ABSTRACT

The same landscape can mean different things to different people, and a great deal of research into landscape is concerned with description, analysis and explanation of these differences. Meinig (1979) described ten versions of the same scene, through the eyes of different professions, but there are many more than ten versions, and profession is not the only factor in the differences. This chapter attempts to set out a framework for such studies of landscape perception and preference, and uses as a metaphor those types of spectacles used by opticians into which a variety of lenses can be inserted, when carrying out an eye inspection. The metaphor has its limitations; the intention of ‘correcting’ the vision implicit in the eye examination cannot be applied where the intention is merely to explain a preference. Also, some may see an implied presumption that landscape is only a visual phenomenon, whereas modern landscape research, and indeed landscape practice, is quite clear that landscapes are also apprehended through sound, smell, touch and even taste, a truth which will come as no surprise to landscape poets and novelists. Despite these faults, the metaphor remains a useful classification of much landscape research, also allowing the possibility (equivalent to the naked eye) for the work that presumes there to be some degree of perception and preference that is common to all humans – some universally accepted notions of landscape quality. This division of landscape perception studies owes something to the work of Bourassa (1991),

who divided the field into three parts: studies that considered the universality of landscape ideas; those that considered factors common to large groups, most obviously national differences; and those that were very personal.

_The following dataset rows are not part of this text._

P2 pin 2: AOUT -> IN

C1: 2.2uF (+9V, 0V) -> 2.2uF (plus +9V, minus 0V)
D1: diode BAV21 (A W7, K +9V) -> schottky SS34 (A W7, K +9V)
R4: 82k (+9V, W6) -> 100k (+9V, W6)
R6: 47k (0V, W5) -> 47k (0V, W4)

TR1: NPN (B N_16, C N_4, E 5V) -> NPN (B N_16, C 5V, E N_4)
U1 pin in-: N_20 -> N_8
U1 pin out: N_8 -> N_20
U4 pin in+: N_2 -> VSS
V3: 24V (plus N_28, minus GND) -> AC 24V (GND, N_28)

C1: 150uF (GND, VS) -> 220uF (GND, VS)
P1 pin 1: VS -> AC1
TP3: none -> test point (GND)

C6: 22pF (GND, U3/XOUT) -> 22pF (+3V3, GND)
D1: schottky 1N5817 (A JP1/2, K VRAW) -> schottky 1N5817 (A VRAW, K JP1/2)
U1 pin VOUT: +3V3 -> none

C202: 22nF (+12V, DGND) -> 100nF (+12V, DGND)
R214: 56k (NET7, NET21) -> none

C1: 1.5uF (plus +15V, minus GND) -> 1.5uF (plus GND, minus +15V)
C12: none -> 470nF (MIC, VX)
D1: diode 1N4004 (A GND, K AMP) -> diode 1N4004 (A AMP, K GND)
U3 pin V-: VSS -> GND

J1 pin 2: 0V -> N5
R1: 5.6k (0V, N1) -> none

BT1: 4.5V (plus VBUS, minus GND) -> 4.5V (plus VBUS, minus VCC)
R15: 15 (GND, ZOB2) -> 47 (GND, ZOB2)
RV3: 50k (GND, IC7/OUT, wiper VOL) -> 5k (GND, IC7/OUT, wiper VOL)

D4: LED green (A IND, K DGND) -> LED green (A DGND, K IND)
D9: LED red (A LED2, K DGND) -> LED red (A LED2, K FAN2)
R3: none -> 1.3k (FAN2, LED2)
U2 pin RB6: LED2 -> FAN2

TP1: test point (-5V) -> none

In a landscape architect this latter could be part of the artistic style of a practitioner. Here the final section is omitted, largely on the grounds that many of these personal factors are the result of a particular combination of more widely applicable lenses, that together result in a prescription for an individual. Although the work by Appleton (1994) examining the way in which his own landscape preferences were moulded by his particular childhood and experience is intensely personal, nevertheless age and experience are influential factors for all.